Yvette Rugel (1890s – September 20, 1975) was an American singer and vaudeville performer, sometimes billed as the "Miniature Prima Donna".

== Early life ==
Yvette Rugel was born in New Brunswick, New Jersey, and raised in Philadelphia, the daughter of Max Rugel and Fannie Nevyaski. Her parents were Russian Jewish immigrants; her father was a cigar maker. She was under five feet tall as an adult.

== Career ==
Rugel appeared in three Broadway productions: The Passing Show of 1917, George White's Scandals (1919), and Earl Carroll's Vanities (1926–1927). She was billed as an "opera star" or "The Miniature Prima Donna" on vaudeville bills in the 1920s, and performed music with her husband in some programs. She recorded five songs for Victor in 1921. and made several "sound shorts", a silent movie with a matching vinyl sound recording. She greeted the advent of talking pictures with optimism for opera's future: "The talkies are attracting all the great singers and great song and musical effects are being produced to the great education and pleasure of a great mass of people," she observed in 1930.

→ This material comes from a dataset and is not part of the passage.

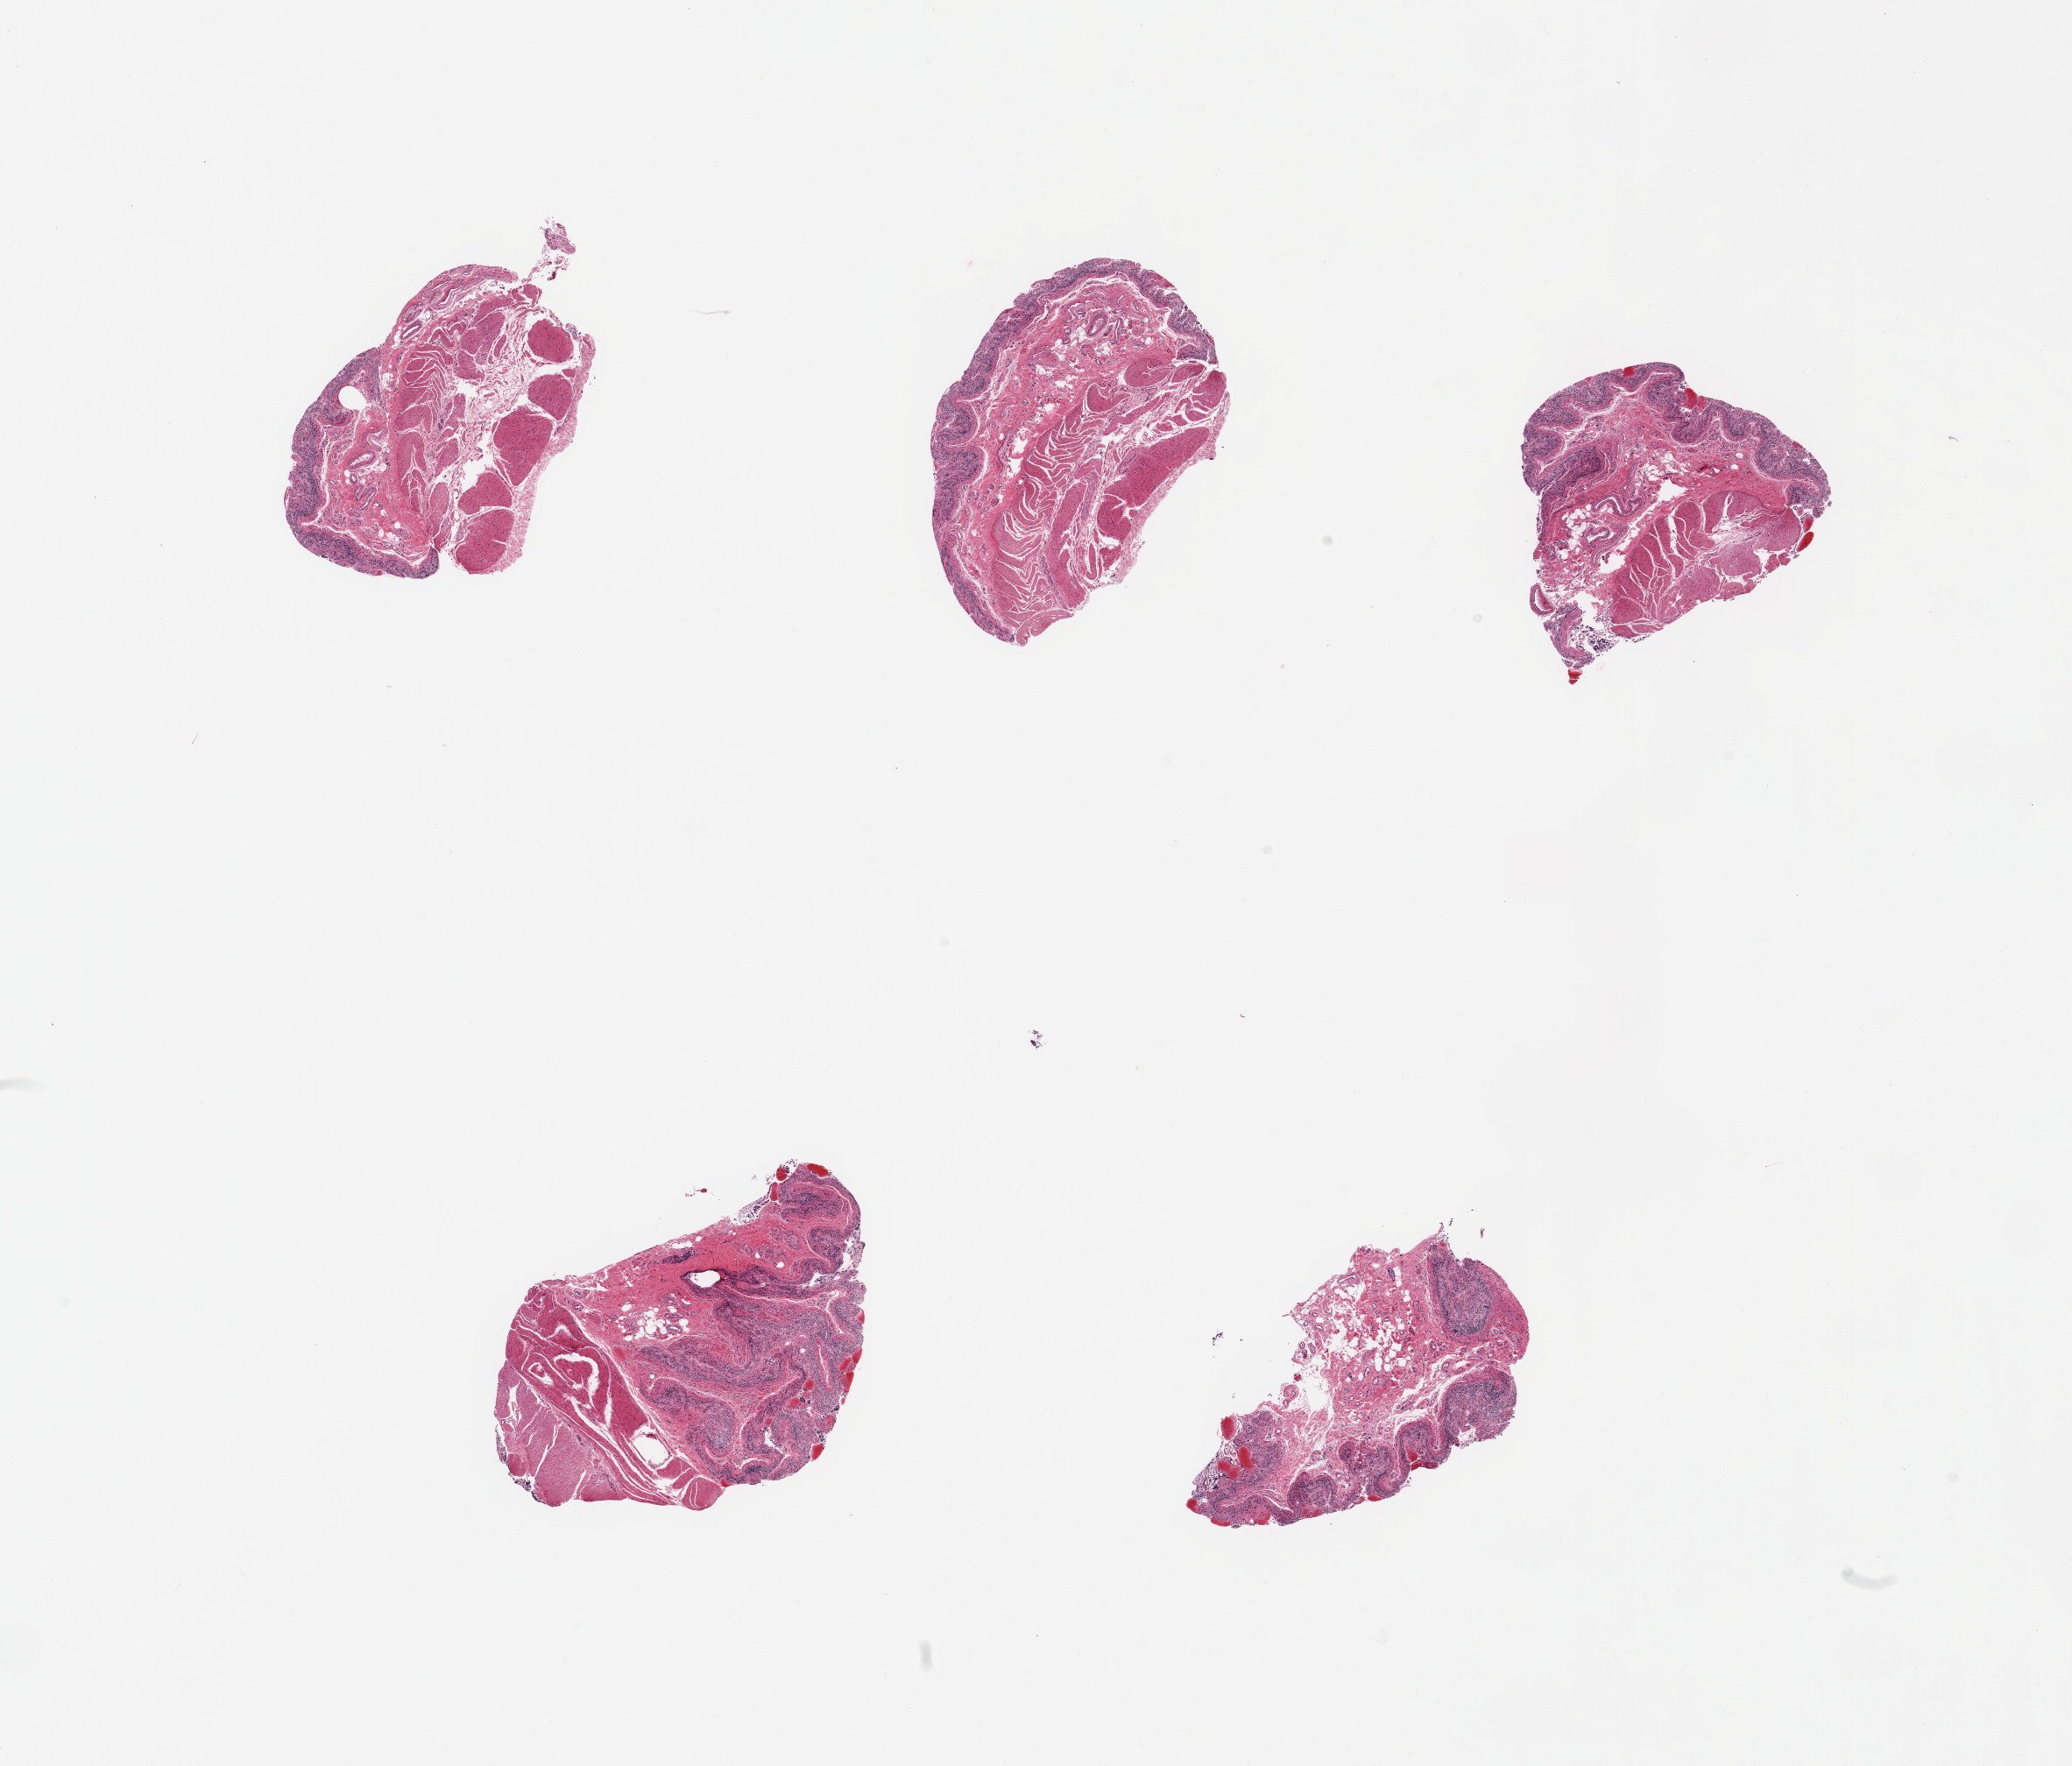
Whole-slide image, H&E stain, brightfield — shown as a low-resolution overview of the whole scanned area (about 18.7 x 15.9 mm). PAXgene-fixed paraffin-embedded (PFPE) section. Sampled site (target tissue): ileum. Donor tissue sample.
• review note (as recorded): 5 pieces; mucosa autolyzed; dispersed lymphoid tissue; muscularis present in 4 pieces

Reviews of her singing varied. "The quality of Yvette Rugel's singing is startling," noted critic Bland Johaneson in 1923, "she has chosen to continue singing the hackneyed vaudeville hits, but in a way which is different." A later critic, Burke Henry, described her voice as a "lyrical spinto", after her 1930 appearances in Rome, Paris, London, and Venice, where she sang arias for Mussolini. In 1938, New York columnist Dale Harrison called hers "one of the finest theatre voices in town." She was still performing twice-nightly shows in Philadelphia in 1943.

== Personal life ==
Yvette Rugel married a fellow vaudeville performer, Scottish-born comedian Johnny Dooley, in 1917; they had two children, John and Mary, before they divorced in 1922. She died in 1975, in her late seventies, in San Rafael, California.